Mahatma Gandhi, with his unerring political instinct, designated him the country’s future leader because of the suffering he and his family had undergone, together with many others, but also because of his abiding concern for building the future and his chemistry with people. Although Sardar Vallabhbhai Patel, the borrowed icon of the Bharatiya Janata Party today, was the shrewder and more hard-headed ruler and administrator, the Mahatma knew that Nehru was the nation’s conscience-keeper.

India and non-alignment were a perfect fit, as for other emerging countries, because it was the only sane policy for militarily weak nations that sought to maintain autonomy in foreign policy. Its concepts might sound quaint today, but in those early days of Independence, they buttressed the idea of freedom in a predatory world in the Cold War era.

Nation-building was at the heart of Nehru’s activities across a wide field — in planning, in community development, in scientific research and development of atomic energy. He realised even as the bloody partition that foreshadowed the division of the subcontinent that unlike Pakistan that had opted for a Muslim land, India would remain a country of many religions and it was his continuing endeavour to make the large Muslim majority that remained behind feel at home. The turmoil we witness today following the BJP’s attempt to change the idea of India as it has evolved over 67-odd years is testimony to the wisdom of Nehru’s vision.

For Nehru, several concepts were moulded into the idea of India: development, a secular order, the uplift of the poor, abolishing illiteracy. He felt that even as the poor and the illiterate should be moved up, India should reach for the highest level of science and technology. Long before the decision to build a bomb was taken, Dr Homi Bhabha, the czar of Indian space research, had told me that he needed just one year to make the bomb. Nuclear research for Nehru was entirely for peaceful purposes providing energy without polluting the environment.

Nehru had his faults, which manifested themselves in two main areas. He was perhaps too influenced by Lord Louis Mounbatten, who was asked to stay on as independent India’s Governor-General, and his wife Edwina in seeking United Nations intervention on the Kashmir issue, with unwelcome results we are familiar with. But his greatest mistake was in relation to China.

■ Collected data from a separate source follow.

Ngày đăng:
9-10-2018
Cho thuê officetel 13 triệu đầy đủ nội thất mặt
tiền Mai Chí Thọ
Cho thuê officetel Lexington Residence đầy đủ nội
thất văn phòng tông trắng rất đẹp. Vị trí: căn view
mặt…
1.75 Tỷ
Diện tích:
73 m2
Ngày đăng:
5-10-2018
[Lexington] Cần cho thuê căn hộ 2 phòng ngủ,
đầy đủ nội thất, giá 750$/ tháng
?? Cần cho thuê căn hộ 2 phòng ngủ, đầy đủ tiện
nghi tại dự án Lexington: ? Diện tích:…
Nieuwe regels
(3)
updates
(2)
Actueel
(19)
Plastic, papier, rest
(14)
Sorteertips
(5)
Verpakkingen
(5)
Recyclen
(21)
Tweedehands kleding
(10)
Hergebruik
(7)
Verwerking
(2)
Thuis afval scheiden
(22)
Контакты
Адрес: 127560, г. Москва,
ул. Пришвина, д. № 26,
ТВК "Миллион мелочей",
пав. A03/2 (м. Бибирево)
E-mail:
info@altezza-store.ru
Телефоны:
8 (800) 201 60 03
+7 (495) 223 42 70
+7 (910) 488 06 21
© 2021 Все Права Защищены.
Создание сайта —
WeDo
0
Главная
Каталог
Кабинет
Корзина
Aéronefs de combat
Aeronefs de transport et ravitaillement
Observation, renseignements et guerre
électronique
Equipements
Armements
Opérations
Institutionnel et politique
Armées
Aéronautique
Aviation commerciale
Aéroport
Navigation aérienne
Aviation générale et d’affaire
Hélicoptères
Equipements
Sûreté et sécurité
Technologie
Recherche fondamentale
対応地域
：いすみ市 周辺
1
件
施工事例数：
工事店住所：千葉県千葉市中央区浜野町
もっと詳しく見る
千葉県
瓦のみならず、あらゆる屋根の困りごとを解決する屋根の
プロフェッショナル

Nehru, we must remember, had built up a whole concept of Asian solidarity in which the two Asian giants, India and China, would play the stellar role in the brave new world. Even as he played the big brother in introducing China’s Zhou Enlai to the non-aligned world in Bandung, a role Beijing resented, he was blind to the telltale signs that were building up, in Aksai Chin and elsewhere.

The Chinese military incursion into India shattered the vital Asian pillar of Nehru’s foreign policy. He was forced into the ignominy of seeking American military assistance; the response from the latter was niggardly. With the unilateral Chinese withdrawal after teaching India a lesson, he tried to recover his balance, but he never fully recovered from this great tragedy, occurring as it did towards the end of his life. I was in Vientiane, Laos on my South-east Asia beat the day Nehru died, commemorated at a modest event in the Indian embassy.

Looking back, Nehru was a giant who strode the Indian stage at a propitious time. He not only won freedom, in the idiom of his colleague Maulana Abul Kalam Azad, but also laid the first solid bricks in the edifice of a newly-independent nation. That India has weathered wars and other shocks in the succeeding decades is an abiding tribute to his vision and persistence. But the greatest tribute we can pay Nehru is to buttress the democratic India he has bequeathed us.

Yes, there are many warts in the Indian concept of democracy. Its most trying moment was, of course, the Emergency imposed by his daughter Indira in the mid-seventies. Its saving grace was that she was forced to call elections in which she was routed only to be regenerated later.

It remains to be seen how far Prime Minister Narendra Modi and his Sangh Parivar will go in demolishing Nehru’s idea of India. The attempt marks a danger signal for the country.